Mauricio Suárez (47:09.654)
Yeah, I mean, that's a wonderful question. I have some, in the book, I even showed some paintings from the history of art. If you've looked at the book, there's a kind of a belathke, and I have discussions of Francis Bacon's paintings. So I think there's a deep connection between these discussions and philosophy of art. And again, this is an aspect of the book that I think is quite novel and original and sort of trying to break new ground.
So I'm not the only person who's made this claim, but there's just a few of us making this claim and articulating it, and I have a way of articulating this claim in the book. So yes, I I think there are very similar issues coming up in the philosophy of art and the way which we study art, which again invites us to think from the bottom up, starting up with the practice of artists and artisans.
and then building up philosophical theory that respects that practice. So for instance, one of the outcomes of this comparison between art and science that I discuss in the book is that mirror accounts, mirroring accounts of representation are no good for either scientific or artistic representation. A piece of art doesn't represent its target situation just by trying or attempting to be a perfect copy of
That would be misleading and not very interesting way of approaching art, even representational, clearly representational art. Often a piece of art describes its target by mischaracterizing it, caricaturizing it, simplifying in different ways, and abstracting certain features from the situation of particular interest.

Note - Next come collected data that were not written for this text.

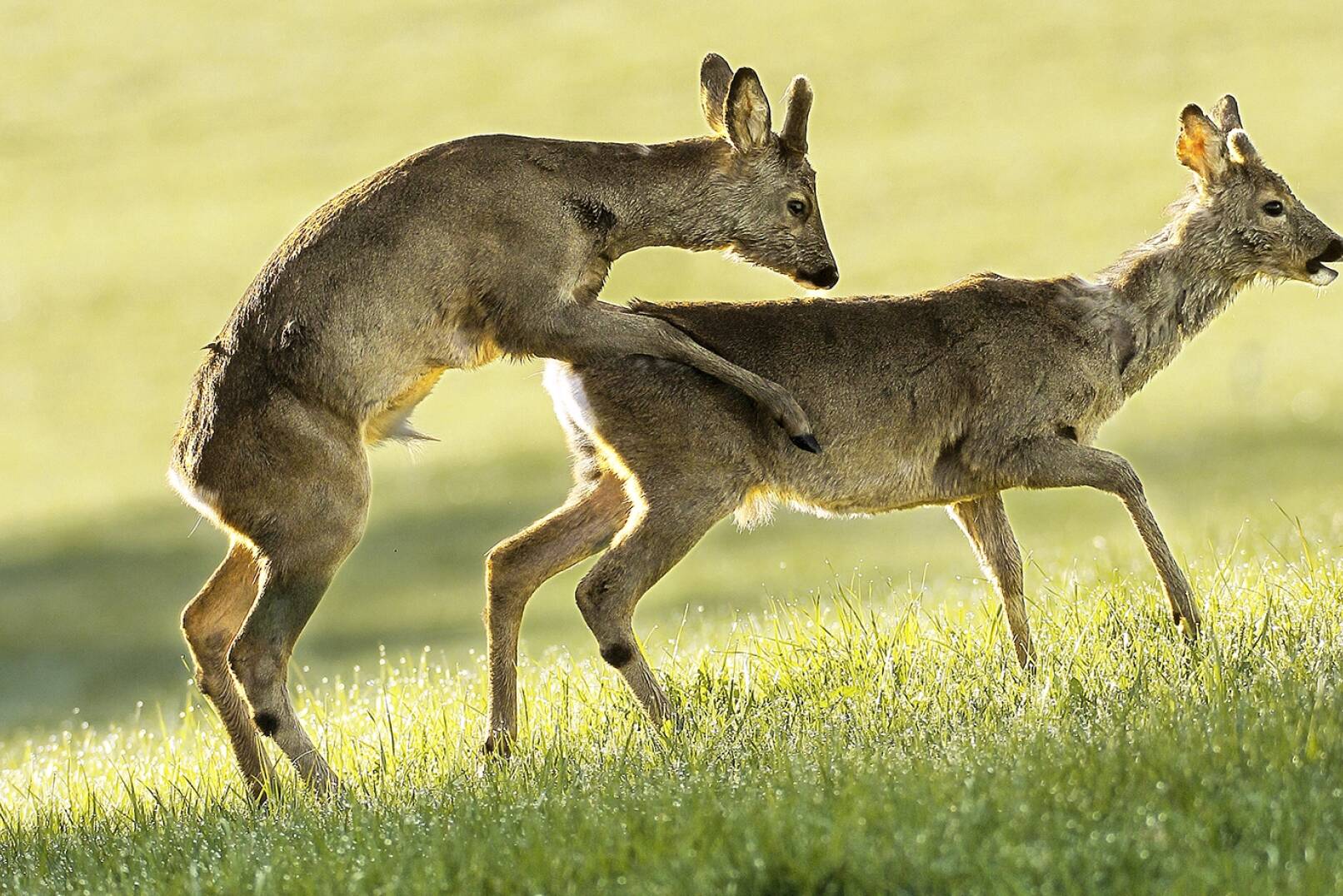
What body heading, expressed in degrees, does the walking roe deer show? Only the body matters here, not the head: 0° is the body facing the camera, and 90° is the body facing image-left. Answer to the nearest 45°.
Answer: approximately 270°
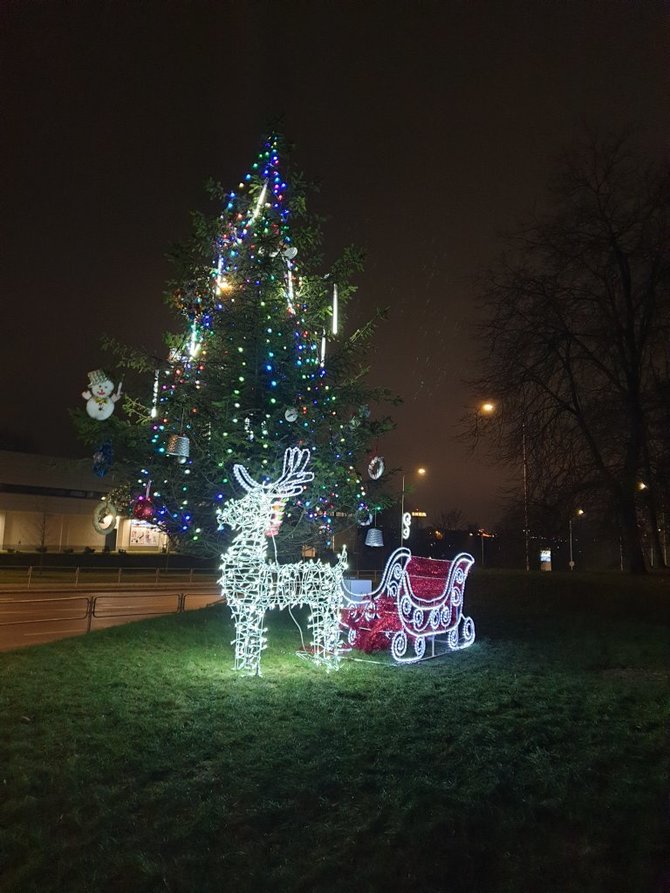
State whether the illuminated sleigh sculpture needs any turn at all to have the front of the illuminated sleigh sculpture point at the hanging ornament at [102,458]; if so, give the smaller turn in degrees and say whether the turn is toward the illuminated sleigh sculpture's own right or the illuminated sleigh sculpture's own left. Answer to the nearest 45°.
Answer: approximately 45° to the illuminated sleigh sculpture's own right

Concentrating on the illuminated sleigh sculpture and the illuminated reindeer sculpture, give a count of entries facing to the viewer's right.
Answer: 0

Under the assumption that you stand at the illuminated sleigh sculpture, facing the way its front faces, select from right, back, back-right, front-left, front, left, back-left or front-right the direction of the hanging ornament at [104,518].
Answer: front-right

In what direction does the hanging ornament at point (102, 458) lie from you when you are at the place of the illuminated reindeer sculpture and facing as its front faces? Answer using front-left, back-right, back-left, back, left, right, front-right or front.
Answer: front-right

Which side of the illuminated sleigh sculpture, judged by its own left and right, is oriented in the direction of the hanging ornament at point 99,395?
front

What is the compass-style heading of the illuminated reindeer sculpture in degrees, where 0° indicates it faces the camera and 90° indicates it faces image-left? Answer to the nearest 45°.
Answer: approximately 90°

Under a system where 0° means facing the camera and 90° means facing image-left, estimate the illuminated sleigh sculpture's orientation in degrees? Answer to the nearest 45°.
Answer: approximately 45°

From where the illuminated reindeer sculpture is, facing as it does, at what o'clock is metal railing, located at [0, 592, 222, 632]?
The metal railing is roughly at 2 o'clock from the illuminated reindeer sculpture.
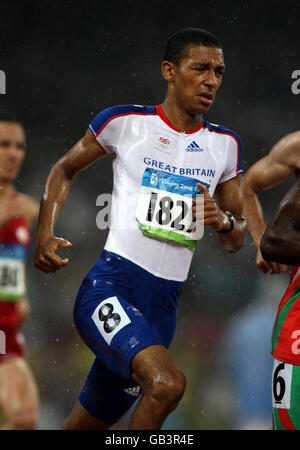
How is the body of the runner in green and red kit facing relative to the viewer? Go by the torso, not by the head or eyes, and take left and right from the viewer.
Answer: facing the viewer and to the right of the viewer

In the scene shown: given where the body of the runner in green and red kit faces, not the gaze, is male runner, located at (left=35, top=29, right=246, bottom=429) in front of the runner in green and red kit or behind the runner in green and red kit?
behind

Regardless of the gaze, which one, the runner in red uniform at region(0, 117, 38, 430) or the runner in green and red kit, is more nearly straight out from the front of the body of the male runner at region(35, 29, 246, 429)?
the runner in green and red kit

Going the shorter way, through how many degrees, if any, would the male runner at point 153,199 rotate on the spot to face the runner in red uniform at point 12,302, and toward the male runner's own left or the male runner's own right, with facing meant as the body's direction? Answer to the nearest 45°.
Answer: approximately 135° to the male runner's own right

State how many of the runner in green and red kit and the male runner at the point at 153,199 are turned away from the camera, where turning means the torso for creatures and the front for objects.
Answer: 0

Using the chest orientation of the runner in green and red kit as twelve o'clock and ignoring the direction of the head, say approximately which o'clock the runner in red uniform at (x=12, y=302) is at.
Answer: The runner in red uniform is roughly at 5 o'clock from the runner in green and red kit.
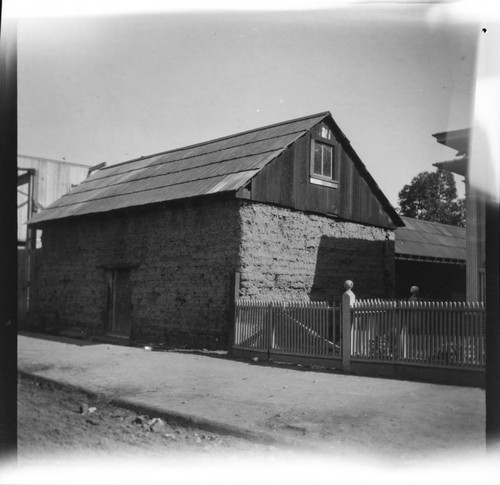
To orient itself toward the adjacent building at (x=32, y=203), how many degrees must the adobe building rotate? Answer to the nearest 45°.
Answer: approximately 90° to its right

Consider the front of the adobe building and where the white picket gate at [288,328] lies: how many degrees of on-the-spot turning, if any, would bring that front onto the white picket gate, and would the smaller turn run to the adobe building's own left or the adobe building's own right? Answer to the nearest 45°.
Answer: approximately 45° to the adobe building's own left

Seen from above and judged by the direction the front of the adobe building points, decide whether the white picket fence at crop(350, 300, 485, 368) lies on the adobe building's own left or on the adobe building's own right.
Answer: on the adobe building's own left

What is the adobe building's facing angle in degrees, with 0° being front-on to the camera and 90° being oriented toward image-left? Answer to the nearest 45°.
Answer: approximately 45°

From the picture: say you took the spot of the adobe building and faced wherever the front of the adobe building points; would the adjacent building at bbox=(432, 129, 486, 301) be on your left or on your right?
on your left
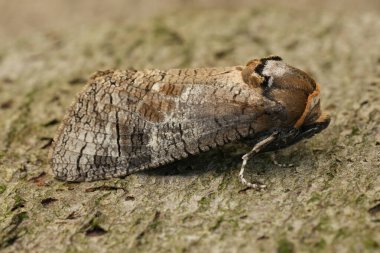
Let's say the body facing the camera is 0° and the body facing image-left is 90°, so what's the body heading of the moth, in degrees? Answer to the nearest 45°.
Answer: approximately 270°
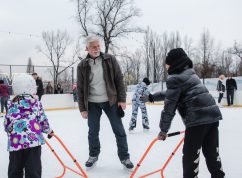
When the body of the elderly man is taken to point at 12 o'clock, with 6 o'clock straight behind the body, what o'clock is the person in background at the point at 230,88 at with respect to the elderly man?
The person in background is roughly at 7 o'clock from the elderly man.

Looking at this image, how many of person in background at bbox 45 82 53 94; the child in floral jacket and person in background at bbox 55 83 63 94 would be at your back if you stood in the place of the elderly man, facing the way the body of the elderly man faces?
2

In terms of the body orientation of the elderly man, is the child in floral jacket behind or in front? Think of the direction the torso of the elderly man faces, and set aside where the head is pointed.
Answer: in front

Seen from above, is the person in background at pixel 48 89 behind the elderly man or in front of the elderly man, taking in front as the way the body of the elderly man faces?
behind

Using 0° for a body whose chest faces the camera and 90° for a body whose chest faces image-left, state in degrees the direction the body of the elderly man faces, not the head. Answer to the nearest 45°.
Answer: approximately 0°

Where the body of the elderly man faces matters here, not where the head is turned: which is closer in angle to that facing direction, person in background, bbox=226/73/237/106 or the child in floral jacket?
the child in floral jacket

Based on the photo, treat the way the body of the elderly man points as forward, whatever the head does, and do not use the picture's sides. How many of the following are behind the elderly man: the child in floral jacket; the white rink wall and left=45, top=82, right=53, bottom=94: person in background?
2

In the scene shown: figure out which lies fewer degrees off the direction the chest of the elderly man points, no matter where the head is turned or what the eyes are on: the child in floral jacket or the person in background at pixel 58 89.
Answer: the child in floral jacket

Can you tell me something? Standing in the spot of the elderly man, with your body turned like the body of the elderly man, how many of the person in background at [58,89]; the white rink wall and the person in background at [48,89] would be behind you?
3

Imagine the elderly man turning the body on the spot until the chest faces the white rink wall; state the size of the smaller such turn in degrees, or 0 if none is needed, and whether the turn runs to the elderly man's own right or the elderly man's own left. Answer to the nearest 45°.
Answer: approximately 180°

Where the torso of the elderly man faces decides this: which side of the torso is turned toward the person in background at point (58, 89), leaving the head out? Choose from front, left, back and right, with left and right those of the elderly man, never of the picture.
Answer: back
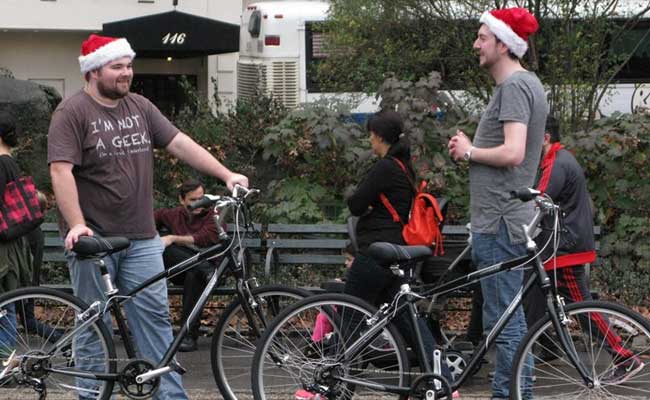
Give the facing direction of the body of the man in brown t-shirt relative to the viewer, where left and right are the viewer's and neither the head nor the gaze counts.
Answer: facing the viewer and to the right of the viewer

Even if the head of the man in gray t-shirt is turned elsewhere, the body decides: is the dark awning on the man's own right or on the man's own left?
on the man's own right

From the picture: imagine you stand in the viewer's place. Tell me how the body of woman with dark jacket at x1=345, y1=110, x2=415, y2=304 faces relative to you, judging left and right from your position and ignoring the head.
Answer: facing to the left of the viewer

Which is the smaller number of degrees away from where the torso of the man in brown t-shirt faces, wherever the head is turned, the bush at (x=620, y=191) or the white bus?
the bush

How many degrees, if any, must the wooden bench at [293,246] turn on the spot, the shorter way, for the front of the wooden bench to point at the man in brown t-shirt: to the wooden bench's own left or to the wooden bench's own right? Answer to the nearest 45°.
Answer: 0° — it already faces them

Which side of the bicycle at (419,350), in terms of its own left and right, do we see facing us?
right

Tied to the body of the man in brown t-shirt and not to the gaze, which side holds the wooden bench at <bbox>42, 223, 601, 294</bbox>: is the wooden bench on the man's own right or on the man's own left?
on the man's own left

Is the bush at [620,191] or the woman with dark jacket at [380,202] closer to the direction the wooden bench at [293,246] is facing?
the woman with dark jacket

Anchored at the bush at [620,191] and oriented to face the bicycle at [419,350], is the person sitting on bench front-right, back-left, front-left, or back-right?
front-right

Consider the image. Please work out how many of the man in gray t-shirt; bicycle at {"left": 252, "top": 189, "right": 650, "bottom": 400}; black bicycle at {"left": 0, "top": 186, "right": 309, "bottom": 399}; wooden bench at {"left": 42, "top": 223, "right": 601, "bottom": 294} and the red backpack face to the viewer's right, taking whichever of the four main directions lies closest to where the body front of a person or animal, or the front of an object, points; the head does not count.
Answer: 3

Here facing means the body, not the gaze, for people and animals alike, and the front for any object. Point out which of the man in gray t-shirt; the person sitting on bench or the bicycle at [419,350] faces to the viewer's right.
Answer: the bicycle

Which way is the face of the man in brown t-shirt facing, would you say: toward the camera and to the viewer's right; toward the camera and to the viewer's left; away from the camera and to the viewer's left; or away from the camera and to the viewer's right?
toward the camera and to the viewer's right

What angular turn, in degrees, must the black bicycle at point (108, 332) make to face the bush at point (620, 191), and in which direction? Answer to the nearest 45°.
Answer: approximately 45° to its left

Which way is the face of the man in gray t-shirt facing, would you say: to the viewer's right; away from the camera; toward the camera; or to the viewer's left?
to the viewer's left

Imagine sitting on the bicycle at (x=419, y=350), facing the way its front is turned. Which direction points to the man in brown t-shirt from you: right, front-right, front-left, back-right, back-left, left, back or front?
back

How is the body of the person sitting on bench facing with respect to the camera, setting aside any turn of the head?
toward the camera

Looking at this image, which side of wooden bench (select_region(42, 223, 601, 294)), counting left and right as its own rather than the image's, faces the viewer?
front
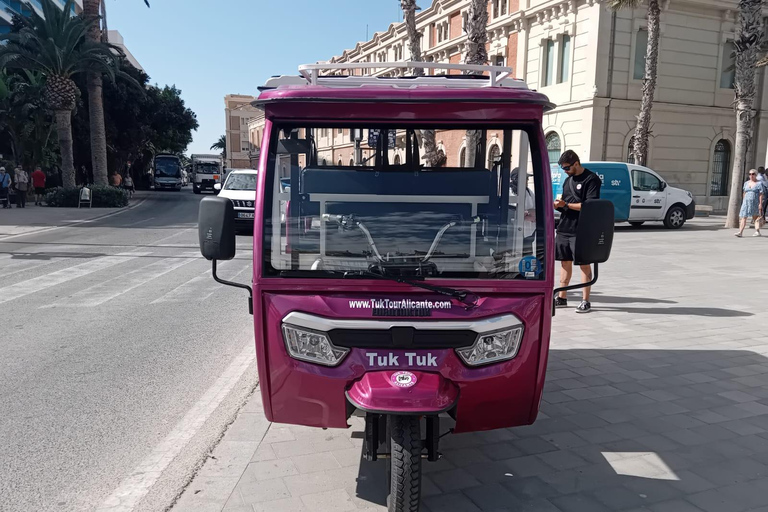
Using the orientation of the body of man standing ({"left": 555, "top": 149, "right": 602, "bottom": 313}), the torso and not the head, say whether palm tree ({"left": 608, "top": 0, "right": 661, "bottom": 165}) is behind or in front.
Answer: behind

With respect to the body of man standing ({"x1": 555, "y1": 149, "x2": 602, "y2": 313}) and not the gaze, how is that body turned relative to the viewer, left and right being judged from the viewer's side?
facing the viewer and to the left of the viewer

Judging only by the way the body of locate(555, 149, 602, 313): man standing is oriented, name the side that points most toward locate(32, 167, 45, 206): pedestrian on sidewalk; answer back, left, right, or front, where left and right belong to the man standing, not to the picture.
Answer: right

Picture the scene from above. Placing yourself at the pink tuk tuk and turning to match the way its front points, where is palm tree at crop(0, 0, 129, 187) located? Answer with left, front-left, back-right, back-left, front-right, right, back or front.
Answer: back-right

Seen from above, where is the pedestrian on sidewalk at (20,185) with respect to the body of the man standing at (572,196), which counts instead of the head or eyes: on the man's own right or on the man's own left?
on the man's own right

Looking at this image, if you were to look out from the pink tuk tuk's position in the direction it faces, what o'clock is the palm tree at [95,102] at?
The palm tree is roughly at 5 o'clock from the pink tuk tuk.

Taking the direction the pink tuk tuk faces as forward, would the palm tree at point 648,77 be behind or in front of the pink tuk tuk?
behind

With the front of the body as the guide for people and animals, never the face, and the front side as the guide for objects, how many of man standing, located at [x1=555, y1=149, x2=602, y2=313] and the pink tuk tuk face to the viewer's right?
0

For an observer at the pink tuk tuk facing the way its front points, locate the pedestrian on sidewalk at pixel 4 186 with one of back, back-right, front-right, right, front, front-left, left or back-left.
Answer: back-right

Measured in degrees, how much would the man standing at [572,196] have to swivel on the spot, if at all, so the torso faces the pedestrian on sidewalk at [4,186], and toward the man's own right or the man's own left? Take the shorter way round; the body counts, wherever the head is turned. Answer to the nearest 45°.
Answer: approximately 90° to the man's own right

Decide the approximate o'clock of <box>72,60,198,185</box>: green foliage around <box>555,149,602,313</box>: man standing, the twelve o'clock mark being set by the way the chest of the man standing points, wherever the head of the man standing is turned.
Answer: The green foliage is roughly at 3 o'clock from the man standing.

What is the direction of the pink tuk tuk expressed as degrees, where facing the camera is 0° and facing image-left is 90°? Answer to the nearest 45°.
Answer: approximately 0°

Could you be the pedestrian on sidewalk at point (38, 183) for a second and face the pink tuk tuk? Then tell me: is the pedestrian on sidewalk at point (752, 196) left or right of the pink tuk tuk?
left

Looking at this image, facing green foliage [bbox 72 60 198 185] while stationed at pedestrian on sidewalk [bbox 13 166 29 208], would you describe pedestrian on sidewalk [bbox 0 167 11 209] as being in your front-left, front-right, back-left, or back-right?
back-left
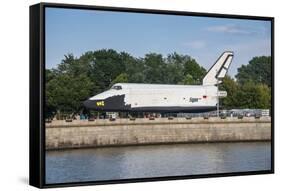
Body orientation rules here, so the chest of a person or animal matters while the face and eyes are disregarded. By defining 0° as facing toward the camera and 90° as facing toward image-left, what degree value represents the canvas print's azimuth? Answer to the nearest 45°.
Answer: approximately 315°
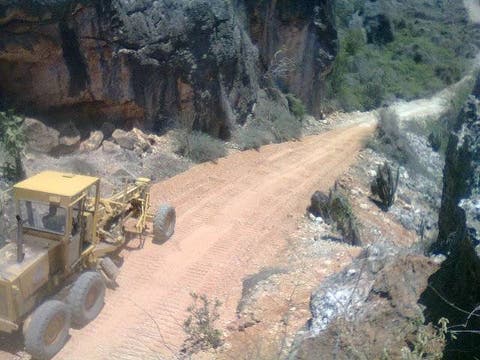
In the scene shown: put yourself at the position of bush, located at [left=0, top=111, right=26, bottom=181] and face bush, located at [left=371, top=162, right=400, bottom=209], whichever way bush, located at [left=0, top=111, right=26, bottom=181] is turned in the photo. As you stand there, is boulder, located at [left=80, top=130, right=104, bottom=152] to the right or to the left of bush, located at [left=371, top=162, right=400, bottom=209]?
left

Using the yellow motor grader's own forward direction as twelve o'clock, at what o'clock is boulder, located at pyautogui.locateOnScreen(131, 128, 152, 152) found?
The boulder is roughly at 11 o'clock from the yellow motor grader.

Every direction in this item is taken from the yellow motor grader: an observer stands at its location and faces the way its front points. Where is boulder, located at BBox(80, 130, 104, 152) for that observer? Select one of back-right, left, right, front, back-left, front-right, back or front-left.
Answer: front-left

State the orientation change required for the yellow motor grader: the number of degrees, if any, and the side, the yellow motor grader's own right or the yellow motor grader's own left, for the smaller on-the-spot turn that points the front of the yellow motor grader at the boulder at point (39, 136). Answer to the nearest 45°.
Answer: approximately 45° to the yellow motor grader's own left

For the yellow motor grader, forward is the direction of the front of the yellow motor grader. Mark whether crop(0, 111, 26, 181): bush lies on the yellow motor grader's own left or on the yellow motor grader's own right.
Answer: on the yellow motor grader's own left

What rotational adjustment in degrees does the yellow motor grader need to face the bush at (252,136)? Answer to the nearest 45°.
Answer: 0° — it already faces it

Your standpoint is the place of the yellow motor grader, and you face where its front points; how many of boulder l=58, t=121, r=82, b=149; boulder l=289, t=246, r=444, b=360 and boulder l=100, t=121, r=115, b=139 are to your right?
1

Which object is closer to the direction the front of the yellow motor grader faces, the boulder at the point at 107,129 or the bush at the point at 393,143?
the bush

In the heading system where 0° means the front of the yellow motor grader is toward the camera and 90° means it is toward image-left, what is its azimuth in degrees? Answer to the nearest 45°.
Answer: approximately 225°

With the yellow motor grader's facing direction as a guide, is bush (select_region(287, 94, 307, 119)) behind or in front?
in front

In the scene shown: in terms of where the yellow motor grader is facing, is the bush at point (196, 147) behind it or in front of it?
in front

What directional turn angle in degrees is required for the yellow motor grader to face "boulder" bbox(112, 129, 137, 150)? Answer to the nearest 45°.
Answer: approximately 45° to its left

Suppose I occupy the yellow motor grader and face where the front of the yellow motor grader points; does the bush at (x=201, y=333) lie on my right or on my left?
on my right

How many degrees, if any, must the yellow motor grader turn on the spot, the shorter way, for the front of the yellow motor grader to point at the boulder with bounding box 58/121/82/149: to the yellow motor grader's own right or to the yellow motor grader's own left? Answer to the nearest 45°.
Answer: approximately 45° to the yellow motor grader's own left

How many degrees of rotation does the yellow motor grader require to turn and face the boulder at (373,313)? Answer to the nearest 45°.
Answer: approximately 90° to its right
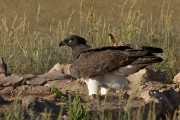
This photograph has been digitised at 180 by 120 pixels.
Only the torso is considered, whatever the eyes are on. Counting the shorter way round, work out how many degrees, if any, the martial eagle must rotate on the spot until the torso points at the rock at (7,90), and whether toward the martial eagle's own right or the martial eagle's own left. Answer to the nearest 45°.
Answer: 0° — it already faces it

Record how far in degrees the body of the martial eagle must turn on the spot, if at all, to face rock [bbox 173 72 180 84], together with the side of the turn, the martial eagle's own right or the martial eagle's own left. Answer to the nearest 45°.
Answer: approximately 135° to the martial eagle's own right

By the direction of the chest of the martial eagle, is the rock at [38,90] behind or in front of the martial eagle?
in front

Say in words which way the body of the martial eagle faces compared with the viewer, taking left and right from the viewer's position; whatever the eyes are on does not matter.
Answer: facing to the left of the viewer

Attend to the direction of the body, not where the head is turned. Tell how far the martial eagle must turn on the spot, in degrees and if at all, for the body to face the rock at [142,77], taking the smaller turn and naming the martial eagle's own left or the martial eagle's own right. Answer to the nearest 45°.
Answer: approximately 135° to the martial eagle's own right

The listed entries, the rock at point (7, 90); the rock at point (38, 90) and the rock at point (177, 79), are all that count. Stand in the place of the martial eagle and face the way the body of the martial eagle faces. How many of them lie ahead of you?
2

And so it focuses on particular...
features of interest in the target systems, as opposed to just attempting to be a perfect copy in every single detail of the situation that it describes. Even very realistic art, when you think about it, is not really an attempt to a mirror perfect copy of the target situation, but will introduce distortions in different ways that will make it more realistic.
Mauricio Suárez (49:36.204)
So I think they're really wonderful parallels and just as we cannot understand art as merely copying nature, but it's much more a way of inquiring intelligently into what nature provides us with and the sort of resources that it provides us with. Similarly for scientific models, you kind of think of them as just merely replicating or copying.
nature to the last ultimate detail, but you have to think of models as intelligent tools for intelligent inquiry into the nature of the target systems that they aim to describe. So there are wonderful parallels between scientific and artistic practice, their relation to philosophical theory, and I explore them in the book. And I have a long disquisition of what the main features of representation art are and why they are
perfectly analogous to many of features of scientific models and theories. Yes.
PJ (50:37.41)
Well, Dr. Suarez, again, I want to be respectful of time. I also encourage our audience to read the book. I really appreciate your work here. tell you it was a joy to have you on today. Thank you.
Mauricio Suárez (50:48.96)
Yeah, thank you so much. That was really a lot of fun and I really enjoyed myself. Yeah, thank you so much.